= John Gordon (sportscaster) =

American sports broadcaster

John "Gordo" Gordon (born July 7, 1940) is an American former Major League Baseball radio broadcaster who was best known as the play by play announcer for the Minnesota Twins on the Twins Radio Network and their Metro Affiliate KSTP 1500 AM. He is well known among Twins fans for his intense emotional style of play-calling, and for his trademark call of each Twins home run: "Touch 'em all, _______!" (including the name of the player who hit the home run). This was in marked contrast to the more calm, laid-back style of his longtime broadcast partner Herb Carneal. The two would alternate between play-by-play and commentary, often switching roles midway through games.

==Career==
Gordon was born John Gordon Gutowsky in Detroit, Michigan, and began his career in broadcasting with the class-A Spartanburg Phillies in 1965 after earning a degree from Indiana University. In 1970 he left Spartanburg to join the Baltimore Orioles' broadcast team, a job which he left in 1973 to accept a job as the head broadcaster at the University of Virginia where he called basketball and football games. In 1977 he joined the broadcast team for the New York Yankees' AAA affiliate, the Columbus Clippers, and in 1982 he moved up to the Yankees' major league broadcast crew, where he remained through 1986.

Gordon joined the Twins' broadcast crew on WCCO 830 AM as Herb Carneal's partner in 1987, which ended up being a season in which the Twins would go on to defeat the St. Louis Cardinals in the 1987 World Series. He remained with the Twins and started broadcasting alongside former Twin Dan Gladden. His longtime partner Carneal died April 1, 2007, at the age of 83 due to congestive heart failure.

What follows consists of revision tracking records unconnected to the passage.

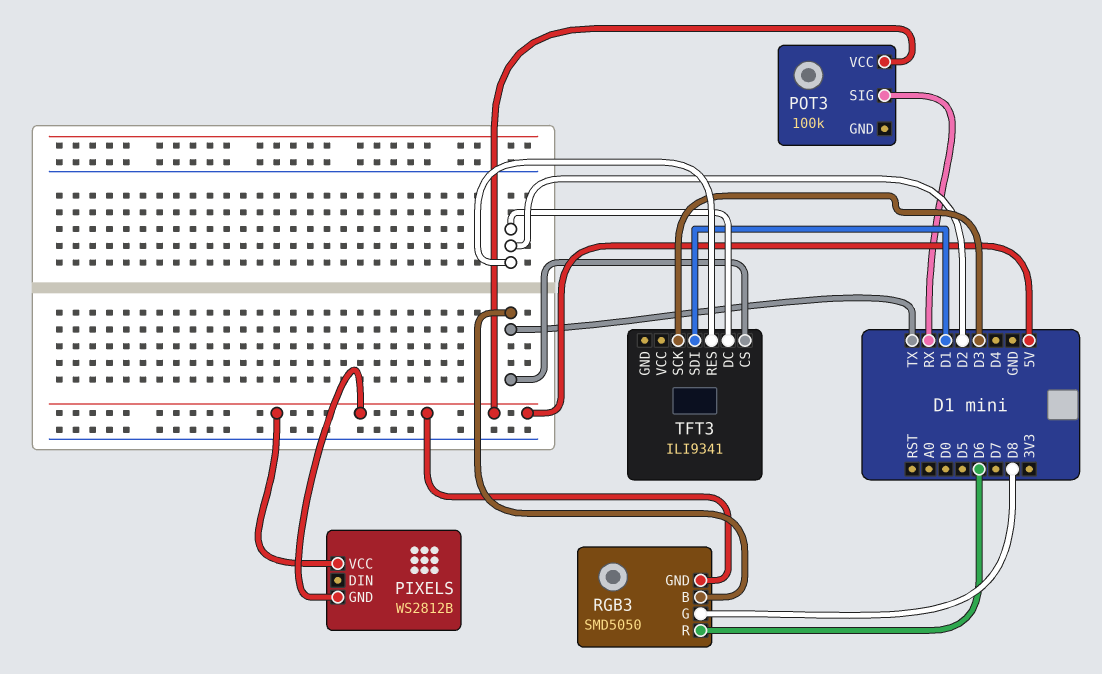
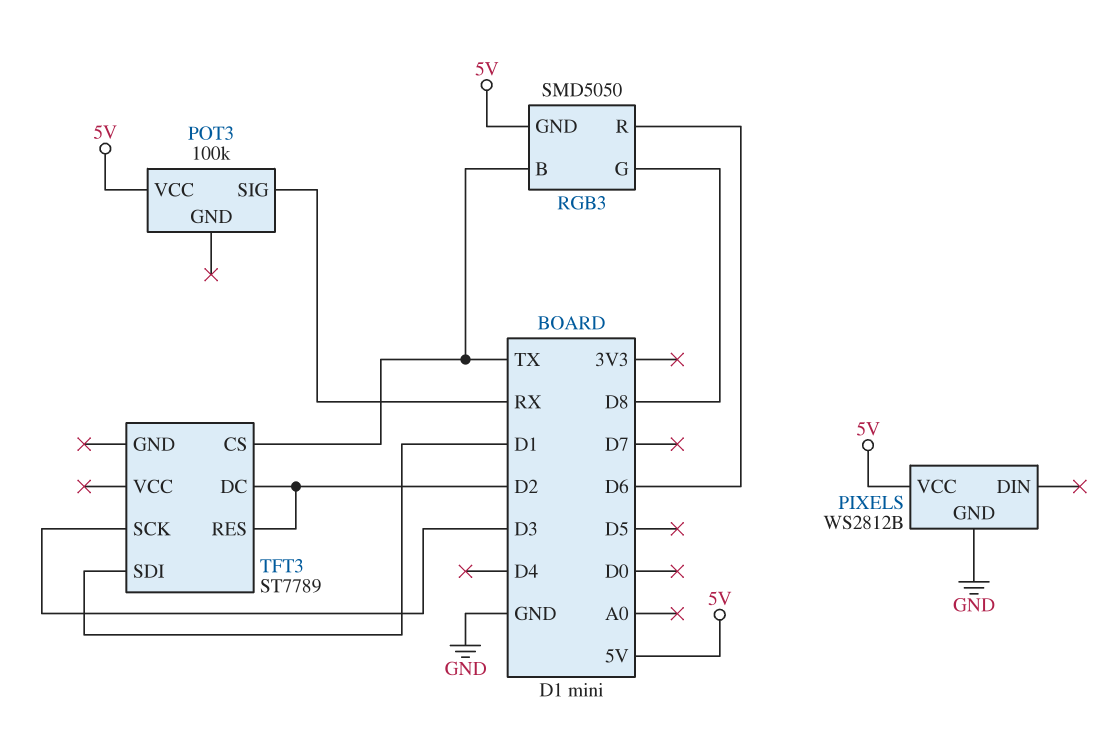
PIXELS pin GND: 5V -> GND
TFT3: ILI9341 -> ST7789

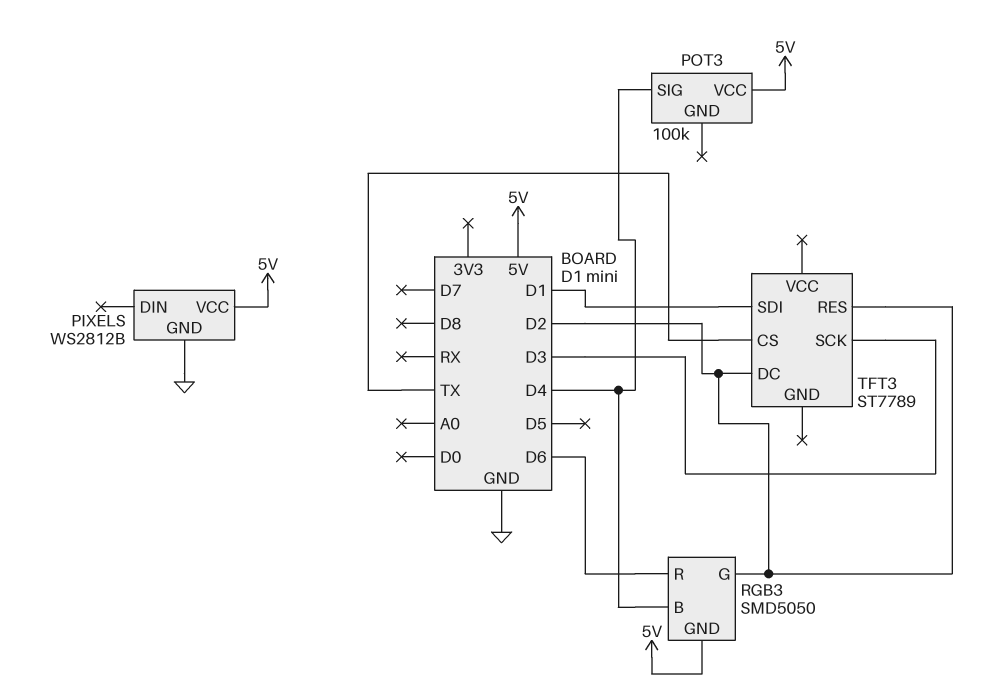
POT3 pin SIG: RX -> D4
RGB3 pin B: TX -> D4
RGB3 pin G: D8 -> D2

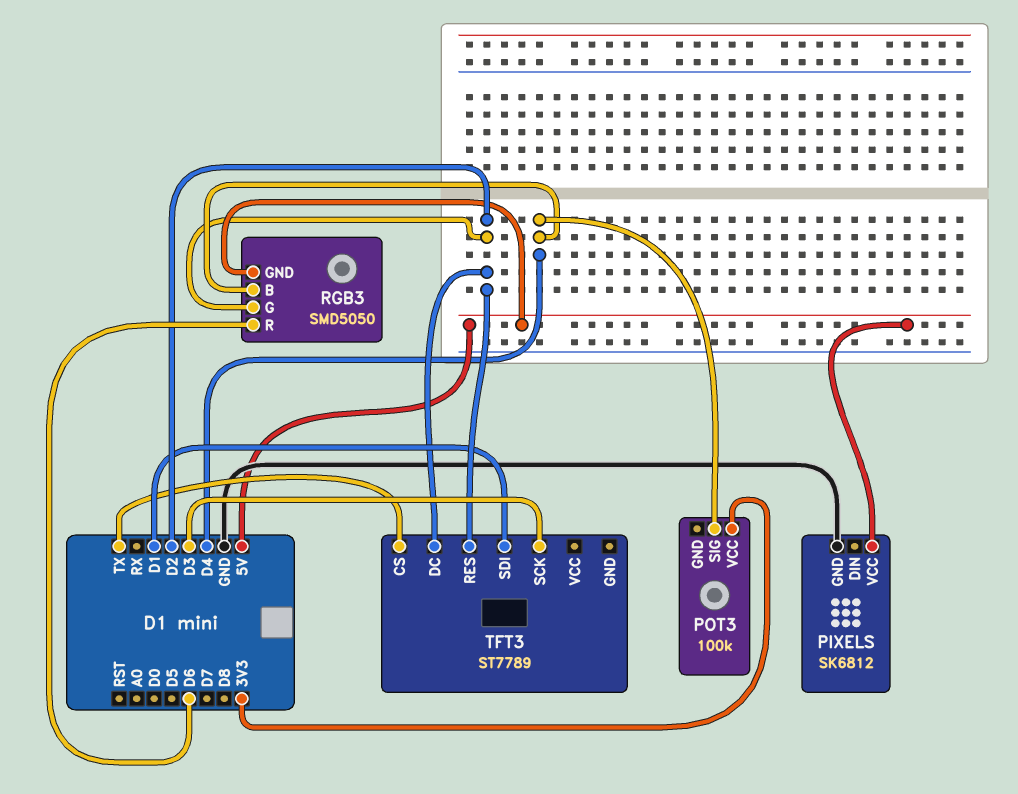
PIXELS: WS2812B -> SK6812
POT3 pin VCC: 5V -> 3V3

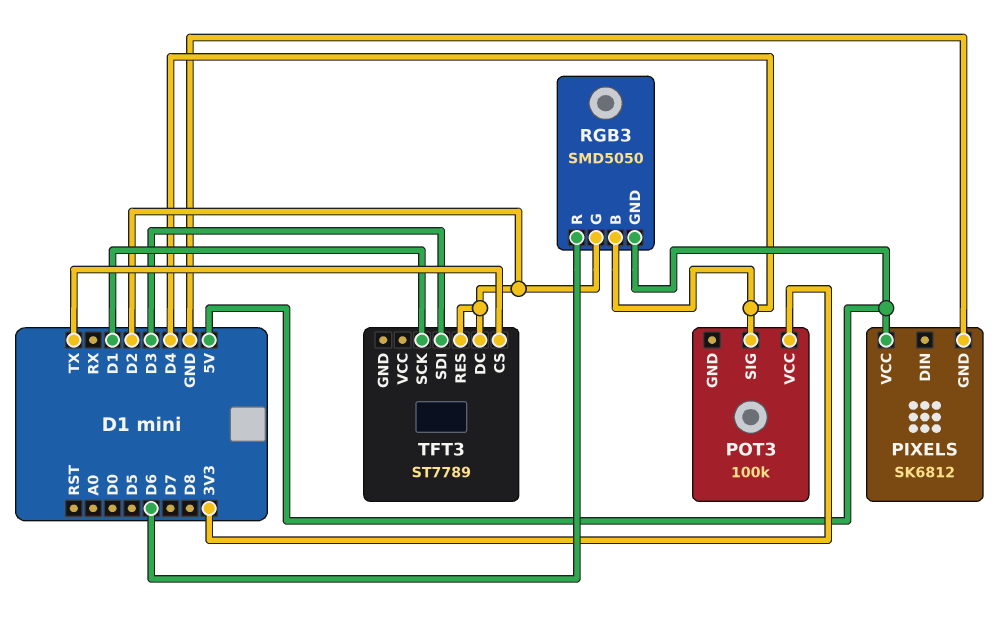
TFT3 pin SCK: D3 -> D1
TFT3 pin SDI: D1 -> D3

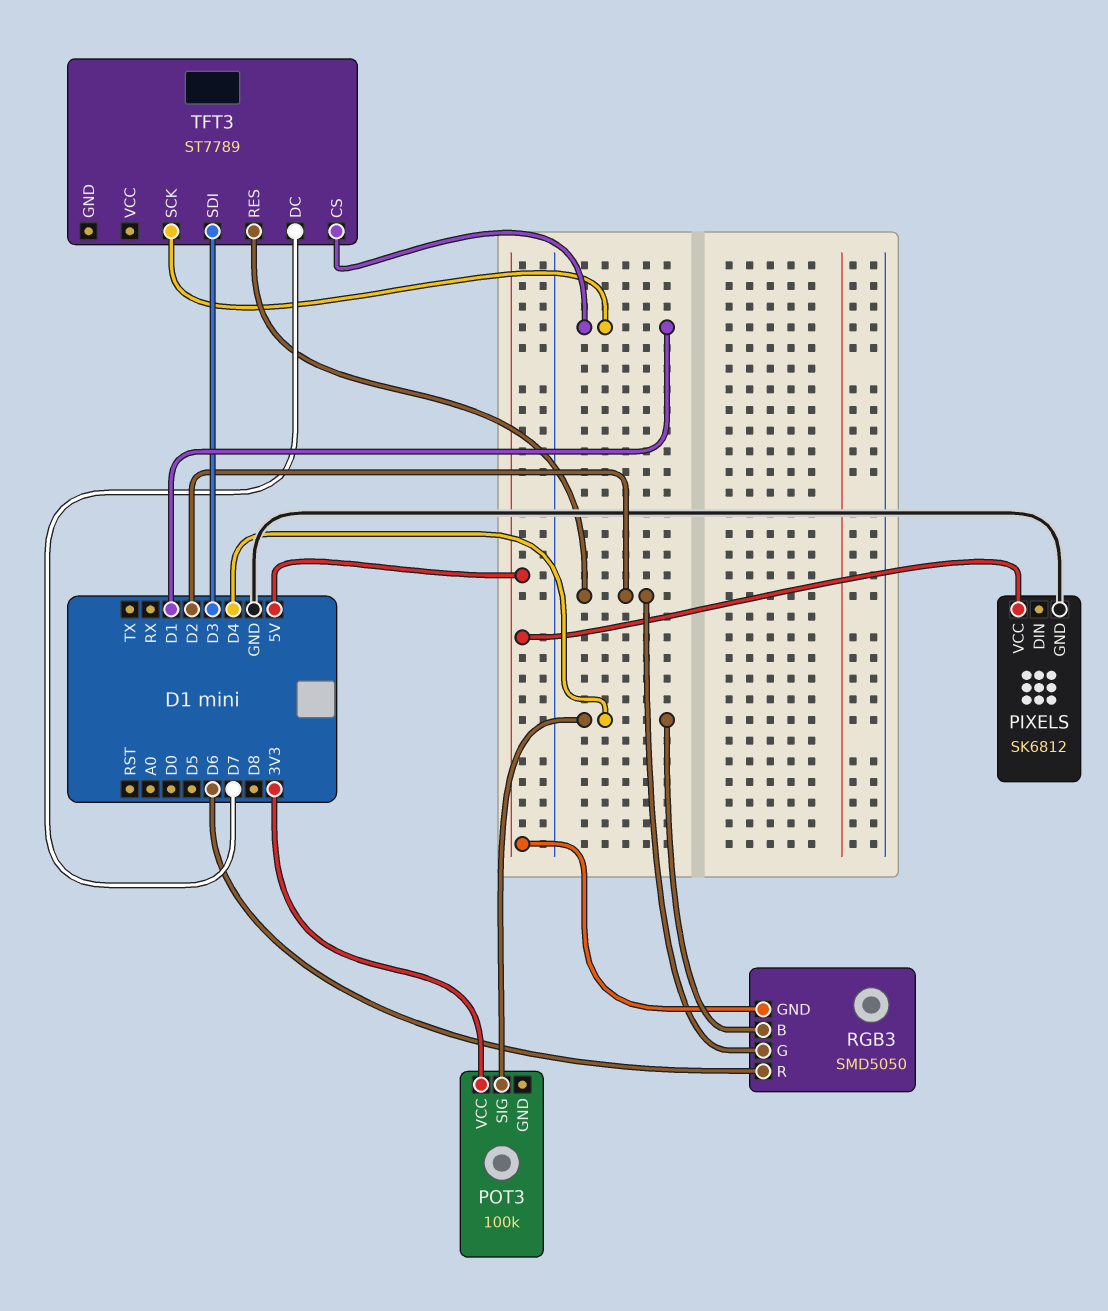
TFT3 pin CS: TX -> D1
TFT3 pin DC: D2 -> D7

Gordon announced that the 2011 season would be his last as play-by-play announcer for the Twins. The Twins held a ceremony before Gordon's last game to commemorate his years with the organization. At the end of the ceremony, Gordon's long-time broadcast partner Dan Gladden drove Gordon for a lap around the ballpark on a sidecar of a motorcycle. The Twins won Gordon's final game 1-0 on a walk-off hit by Trevor Plouffe. In 2016, he was elected to the Minnesota Twins Hall of Fame.

==Personal life==
John has a wife, Nancy, and two grown children. They make their home in Bloomington, MN and are very active supporters of the Fellowship of Christian Athletes.

==Honors==
Gordon was inducted into the South Atlantic League Hall of Fame for his work with the Spartanburg Phillies on June 19, 2001, and into the Pavek Museum of Broadcasting Hall of Fame in 2008.

==Filmography==
Gordon played fictional Twins broadcaster Wally Holland in the 1994 movie Little Big League.